▶ [Your objective] Exactly the lines from the beginning of the records below through the line with "- **Purpose**: Validate" must be given again, without pictures.

(Records from a data source)
>>>>
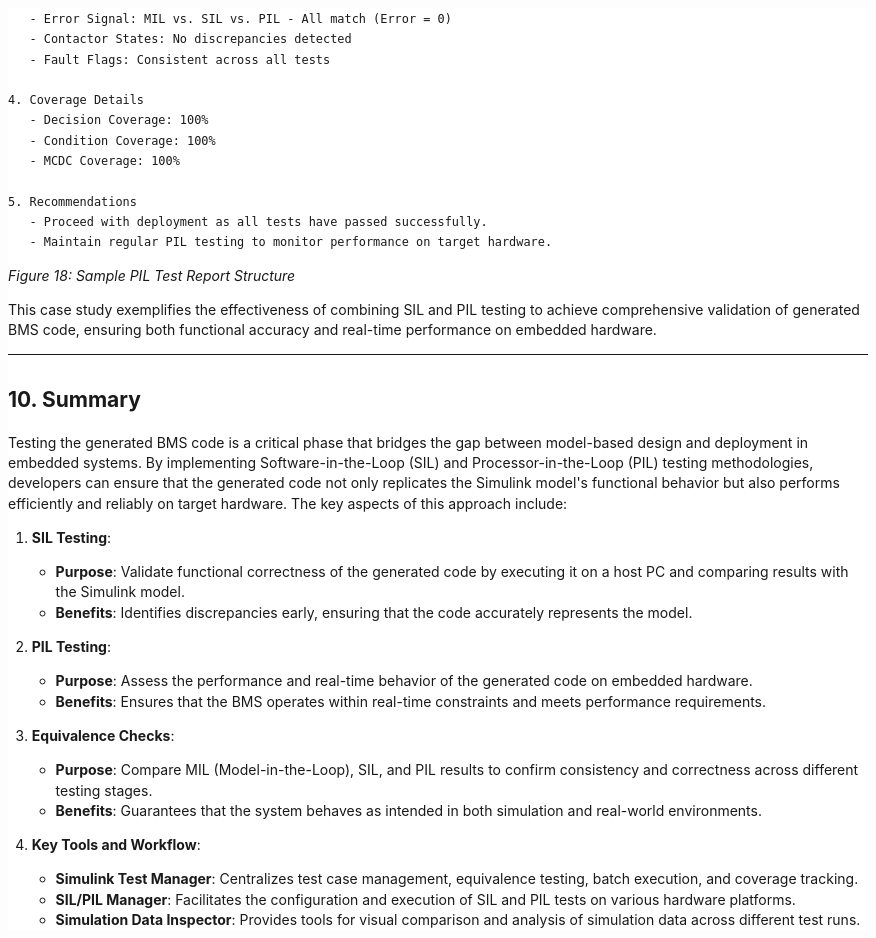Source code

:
 ```plaintext
   - Error Signal: MIL vs. SIL vs. PIL - All match (Error = 0)
   - Contactor States: No discrepancies detected
   - Fault Flags: Consistent across all tests

4. Coverage Details
   - Decision Coverage: 100%
   - Condition Coverage: 100%
   - MCDC Coverage: 100%

5. Recommendations
   - Proceed with deployment as all tests have passed successfully.
   - Maintain regular PIL testing to monitor performance on target hardware.
```

*Figure 18: Sample PIL Test Report Structure*

This case study exemplifies the effectiveness of combining SIL and PIL testing to achieve comprehensive validation of generated BMS code, ensuring both functional accuracy and real-time performance on embedded hardware.

---

## **10. Summary**

Testing the generated BMS code is a critical phase that bridges the gap between model-based design and deployment in embedded systems. By implementing Software-in-the-Loop (SIL) and Processor-in-the-Loop (PIL) testing methodologies, developers can ensure that the generated code not only replicates the Simulink model's functional behavior but also performs efficiently and reliably on target hardware. The key aspects of this approach include:

1. **SIL Testing**:
   - **Purpose**: Validate functional correctness of the generated code by executing it on a host PC and comparing results with the Simulink model.
   - **Benefits**: Identifies discrepancies early, ensuring that the code accurately represents the model.

2. **PIL Testing**:
   - **Purpose**: Assess the performance and real-time behavior of the generated code on embedded hardware.
   - **Benefits**: Ensures that the BMS operates within real-time constraints and meets performance requirements.

3. **Equivalence Checks**:
   - **Purpose**: Compare MIL (Model-in-the-Loop), SIL, and PIL results to confirm consistency and correctness across different testing stages.
   - **Benefits**: Guarantees that the system behaves as intended in both simulation and real-world environments.

4. **Key Tools and Workflow**:
   - **Simulink Test Manager**: Centralizes test case management, equivalence testing, batch execution, and coverage tracking.
   - **SIL/PIL Manager**: Facilitates the configuration and execution of SIL and PIL tests on various hardware platforms.
   - **Simulation Data Inspector**: Provides tools for visual comparison and analysis of simulation data across different test runs.
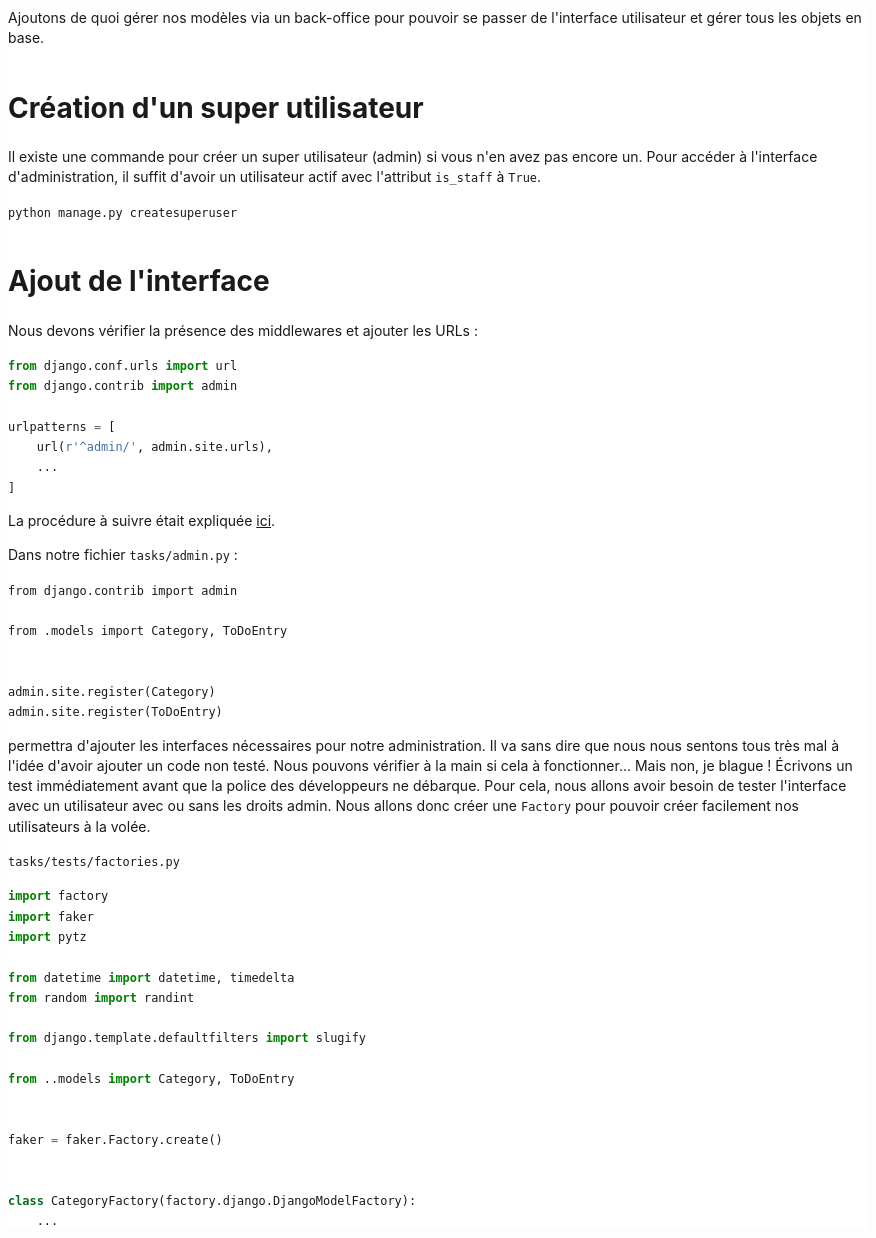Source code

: Ajoutons de quoi gérer nos modèles via un back-office pour pouvoir se passer de l'interface utilisateur et gérer tous les objets en base.

# Création d'un super utilisateur

Il existe une commande pour créer un super utilisateur (admin) si vous n'en avez pas encore un. Pour accéder à l'interface d'administration, il suffit d'avoir un utilisateur actif avec l'attribut `is_staff` à `True`.

`python manage.py createsuperuser`

# Ajout de l'interface 

Nous devons vérifier la présence des middlewares et ajouter les URLs : 

```python
from django.conf.urls import url
from django.contrib import admin

urlpatterns = [
    url(r'^admin/', admin.site.urls),
    ...
]
```

La procédure à suivre était expliquée [ici](https://github.com/emencia/emencia-django-training/wiki/Installer-l'interface-d'administration).

Dans notre fichier `tasks/admin.py` :

```
from django.contrib import admin

from .models import Category, ToDoEntry


admin.site.register(Category)
admin.site.register(ToDoEntry)
```
permettra d'ajouter les interfaces nécessaires pour notre administration. Il va sans dire que nous nous sentons tous très mal à l'idée d'avoir ajouter un code non testé. Nous pouvons vérifier à la main si cela à fonctionner... Mais non, je blague ! Écrivons un test immédiatement avant que la police des développeurs ne débarque. Pour cela, nous allons avoir besoin de tester l'interface avec un utilisateur avec ou sans les droits admin. Nous allons donc créer une `Factory` pour pouvoir créer facilement nos utilisateurs à la volée.

`tasks/tests/factories.py`
```python
import factory
import faker
import pytz

from datetime import datetime, timedelta
from random import randint

from django.template.defaultfilters import slugify

from ..models import Category, ToDoEntry


faker = faker.Factory.create()


class CategoryFactory(factory.django.DjangoModelFactory):
    ...

```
<<<<
▶ [Solution for this task]
Source code

:
 ```plaintext
   - Error Signal: MIL vs. SIL vs. PIL - All match (Error = 0)
   - Contactor States: No discrepancies detected
   - Fault Flags: Consistent across all tests

4. Coverage Details
   - Decision Coverage: 100%
   - Condition Coverage: 100%
   - MCDC Coverage: 100%

5. Recommendations
   - Proceed with deployment as all tests have passed successfully.
   - Maintain regular PIL testing to monitor performance on target hardware.
```

*Figure 18: Sample PIL Test Report Structure*

This case study exemplifies the effectiveness of combining SIL and PIL testing to achieve comprehensive validation of generated BMS code, ensuring both functional accuracy and real-time performance on embedded hardware.

---

## **10. Summary**

Testing the generated BMS code is a critical phase that bridges the gap between model-based design and deployment in embedded systems. By implementing Software-in-the-Loop (SIL) and Processor-in-the-Loop (PIL) testing methodologies, developers can ensure that the generated code not only replicates the Simulink model's functional behavior but also performs efficiently and reliably on target hardware. The key aspects of this approach include:

1. **SIL Testing**:
   - **Purpose**: Validate functional correctness of the generated code by executing it on a host PC and comparing results with the Simulink model.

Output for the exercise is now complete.